▸ Document segment:
-*-*-

RGD-containing peptides inhibit fibrinogen binding to platelet αIIbβ3 by inducing an allosteric change in the amino-terminal portion of αIIb

To determine the molecular basis for the insensitivity of rat alpha (IIb)beta (3) to inhibition by RGD-containing peptides, hybrids of human and rat alpha (IIb)beta (3) and chimeras of alpha (IIb)beta (3) in which alpha (IIb), was composed of portions of human and rat alpha (IIb) were expressed in Chinese hamster ovary cells and B lymphocytes, and the ability of the tetrapeptide RGDS to inhibit fibrinogen binding to the various forms of alpha (IIb)beta (3) was measured. These measurements indicated that sequences regulating the sensitivity of alpha (IIb)beta (3) to RGDS are located in the seven amino-terminal repeats of alpha (IIb). Moreover, replacing the first three or four (but not the first two) repeats of rat alpha (IIb) With the corresponding human sequences enhanced sensitivity to RGDS, whereas replacing the first two or three repeats of human alpha (IIb) with the corresponding rat sequences had little or no effect. Nevertheless, RGDS bound to Chinese hamster ovary cells expressing alpha (IIb)beta (3) regardless whether the alpha (IIb) in the heterodimers was human, rat, or a rat-human chimera, These results indicate that the sequences determining the sensitivity of alpha (IIb)beta (3) to RGD-containing peptides are located in the third and fourth amino-terminal repeats of alpha (IIb). Because RGDS binds to both human and rat alpha (IIb)beta (3), the results suggest that differences in RGDS sensitivity result from differences in the allosteric changes induced in these repeats following RGDS binding.

-*-*-

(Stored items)
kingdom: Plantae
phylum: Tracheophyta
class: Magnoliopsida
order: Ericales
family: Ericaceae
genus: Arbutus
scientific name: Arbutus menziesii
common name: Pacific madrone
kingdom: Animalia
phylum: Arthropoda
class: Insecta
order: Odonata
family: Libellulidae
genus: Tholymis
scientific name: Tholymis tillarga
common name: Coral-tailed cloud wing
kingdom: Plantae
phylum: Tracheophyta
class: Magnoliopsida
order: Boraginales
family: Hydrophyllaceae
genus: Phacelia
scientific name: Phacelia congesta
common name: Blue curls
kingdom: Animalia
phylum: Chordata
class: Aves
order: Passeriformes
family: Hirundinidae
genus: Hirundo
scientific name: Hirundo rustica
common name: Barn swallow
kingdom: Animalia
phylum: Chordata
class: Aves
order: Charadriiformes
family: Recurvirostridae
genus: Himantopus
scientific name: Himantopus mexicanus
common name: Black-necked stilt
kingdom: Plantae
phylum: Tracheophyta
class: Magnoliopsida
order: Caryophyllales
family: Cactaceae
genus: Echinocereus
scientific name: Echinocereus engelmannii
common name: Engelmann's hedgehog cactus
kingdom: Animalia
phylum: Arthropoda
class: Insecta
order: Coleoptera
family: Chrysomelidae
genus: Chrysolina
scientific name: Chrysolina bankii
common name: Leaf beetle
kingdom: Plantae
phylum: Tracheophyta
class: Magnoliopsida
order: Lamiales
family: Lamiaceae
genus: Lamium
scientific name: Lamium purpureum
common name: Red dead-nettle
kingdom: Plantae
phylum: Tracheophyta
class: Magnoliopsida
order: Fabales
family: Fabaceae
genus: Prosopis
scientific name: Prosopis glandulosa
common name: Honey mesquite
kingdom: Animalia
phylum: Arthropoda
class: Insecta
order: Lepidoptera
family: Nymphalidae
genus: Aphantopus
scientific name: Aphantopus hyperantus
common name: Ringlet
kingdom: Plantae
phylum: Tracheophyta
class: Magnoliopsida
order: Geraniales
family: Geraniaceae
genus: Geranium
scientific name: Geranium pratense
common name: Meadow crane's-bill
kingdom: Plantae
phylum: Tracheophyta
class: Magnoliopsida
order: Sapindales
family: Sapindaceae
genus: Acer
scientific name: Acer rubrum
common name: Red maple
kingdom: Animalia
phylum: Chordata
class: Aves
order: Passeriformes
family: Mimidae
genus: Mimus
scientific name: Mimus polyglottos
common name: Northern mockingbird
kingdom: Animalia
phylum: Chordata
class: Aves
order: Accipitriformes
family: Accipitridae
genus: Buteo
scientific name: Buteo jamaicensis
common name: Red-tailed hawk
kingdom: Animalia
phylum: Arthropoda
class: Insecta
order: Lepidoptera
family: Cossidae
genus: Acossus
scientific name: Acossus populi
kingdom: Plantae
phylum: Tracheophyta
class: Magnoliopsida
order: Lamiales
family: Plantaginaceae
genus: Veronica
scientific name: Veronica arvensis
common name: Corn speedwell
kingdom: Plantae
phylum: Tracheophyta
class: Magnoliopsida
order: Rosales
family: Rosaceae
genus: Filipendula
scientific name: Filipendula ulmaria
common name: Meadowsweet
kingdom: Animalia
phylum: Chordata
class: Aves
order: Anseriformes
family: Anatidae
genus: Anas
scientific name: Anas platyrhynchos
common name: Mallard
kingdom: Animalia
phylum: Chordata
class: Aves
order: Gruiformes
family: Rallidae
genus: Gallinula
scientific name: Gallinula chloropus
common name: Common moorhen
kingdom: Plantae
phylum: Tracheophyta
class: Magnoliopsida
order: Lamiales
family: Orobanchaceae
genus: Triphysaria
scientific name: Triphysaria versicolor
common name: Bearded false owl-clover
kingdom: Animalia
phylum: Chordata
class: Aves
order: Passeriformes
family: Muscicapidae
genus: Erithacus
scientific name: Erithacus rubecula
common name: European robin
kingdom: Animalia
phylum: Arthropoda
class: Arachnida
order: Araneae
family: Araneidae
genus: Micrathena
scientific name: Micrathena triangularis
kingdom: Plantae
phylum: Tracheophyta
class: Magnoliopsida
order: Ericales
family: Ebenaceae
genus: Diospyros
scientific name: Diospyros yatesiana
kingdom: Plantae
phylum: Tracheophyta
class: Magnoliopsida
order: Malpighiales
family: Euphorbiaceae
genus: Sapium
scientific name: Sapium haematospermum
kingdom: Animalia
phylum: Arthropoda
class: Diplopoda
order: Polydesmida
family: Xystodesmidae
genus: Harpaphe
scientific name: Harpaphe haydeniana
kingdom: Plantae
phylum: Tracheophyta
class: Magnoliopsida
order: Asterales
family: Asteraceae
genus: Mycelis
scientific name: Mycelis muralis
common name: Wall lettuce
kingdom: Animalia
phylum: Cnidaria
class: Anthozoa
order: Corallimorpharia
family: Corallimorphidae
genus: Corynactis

-*-*-

▸ Problem to solve:
Answer these questions from the abstract on RGD peptides, one answer per line:
1. In which two kinds of cells were the forms of alpha (IIb)beta (3) expressed?
2. Which tetrapeptide was tested for its ability to inhibit fibrinogen binding?
3. According to the conclusion, which amino-terminal repeats of alpha (IIb) hold the sequences that determine sensitivity to RGD-containing peptides?
The stored items have no connection to the abstract on RGD peptides.

▸ Problem solution:
1. Chinese hamster ovary cells and B lymphocytes.
2. RGDS.
3. The third and fourth amino-terminal repeats.